Much more could have been done for small businesses. It is time to deal with the underlying problem of business rates, which is a defunct way of taxing. I very much recommend that the Government look at our call for a land value tax—the commercial landowner levy—which would reward people for investing much more in both machinery and equipment.

Much of this debate has been about growth. I say to both the noble Lord, Lord Bates, and the noble Baroness, Lady Noakes, that I join others who are stunned that the Government are satisfied with the growth rate forecast that we face. Over the next five years, the best number is 1.6%, and it looks as though it will be 1.3% this year.
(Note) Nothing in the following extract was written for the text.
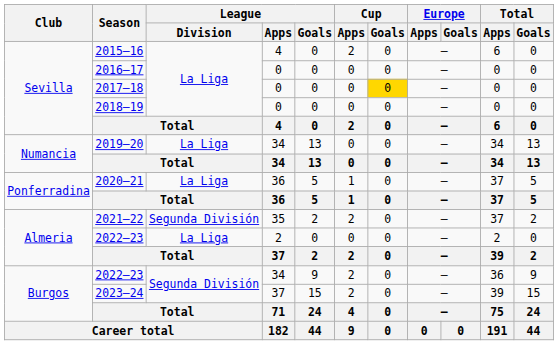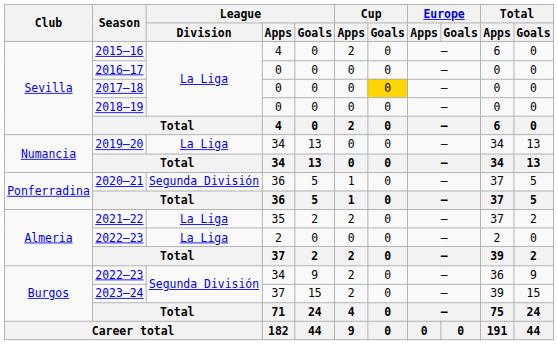2020–21 | League / Division: La Liga -> Segunda División
2021–22 | League / Division: Segunda División -> La Liga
That is awful and completely unacceptable. I am very worried that the Government are complacent about a number like that, and the noble Lord, Lord Livermore, highlighted that issue as well. Productivity is forecast to be at a trend rate of 1.2%, which will produce no future for any of our children. This year, I think that it is running at 0.8%.

On growth and investment, this year private investment has fallen from 3.3% growth, which is much closer to its norm, to 1%. The Bank of England has said that business investment growth has been 3% to 4% lower over the past two years as a result of the referendum. Those investment numbers are absolutely devastating. When people point to full employment, I ask them to look at the demographics. We have a demographic shortage of working-age people. It is not hard, in those circumstances, to have full employment. I ask the Minister to check the dependency ratio, because—although my calculation may not be right—I believe it is currently 1.7:1. So one person supports themselves plus 0.7 of another person, rising rapidly to 1.9:1, which is completely unsustainable.

We have to face up to the issues of productivity, our rising pensioner tail and our falling working-age population. With our migration policies, we are about to make that situation significantly worse. We are certainly not going to achieve economic recovery in a Budget like this.

I have not even touched on Brexit; many people raised it and it is absolutely pertinent, as it sets the framework. We know now that there is a technical agreement between the EU and the UK. It will be fascinating to see whether tomorrow, by the time the Conservative Party has worked through it, there is anything more substantial than that.

No matter what we do, by the Government’s own figures there is no scenario for Brexit that does not harm prosperity—a point made by the noble Lord, Lord Livermore, in great detail, and by the noble Lord, Lord Kerslake. From talking to City players today, I understand that the financial services industry has either paid, or is committed to pay, something in the range of £15 billion to cover the cost of adapting to Brexit—this assumes not that there will be a no-deal Brexit but a Brexit more in the Chequers mould. I have no idea what is falling on manufacturing, but those numbers are quite damaging to any kind of economic future.

This was a sticking-plaster Budget. In this atmosphere of uncertainty, without knowing where Brexit goes, the Chancellor has chosen—perhaps rationally—to do only the few things that impact on this year. Let us not overstate what he has done. We still face huge cuts to public services on every front. We have not dealt with the challenge of putting our taxes on a long-term and sustainable basis and we have not dealt with the underlying challenges of growth and productivity.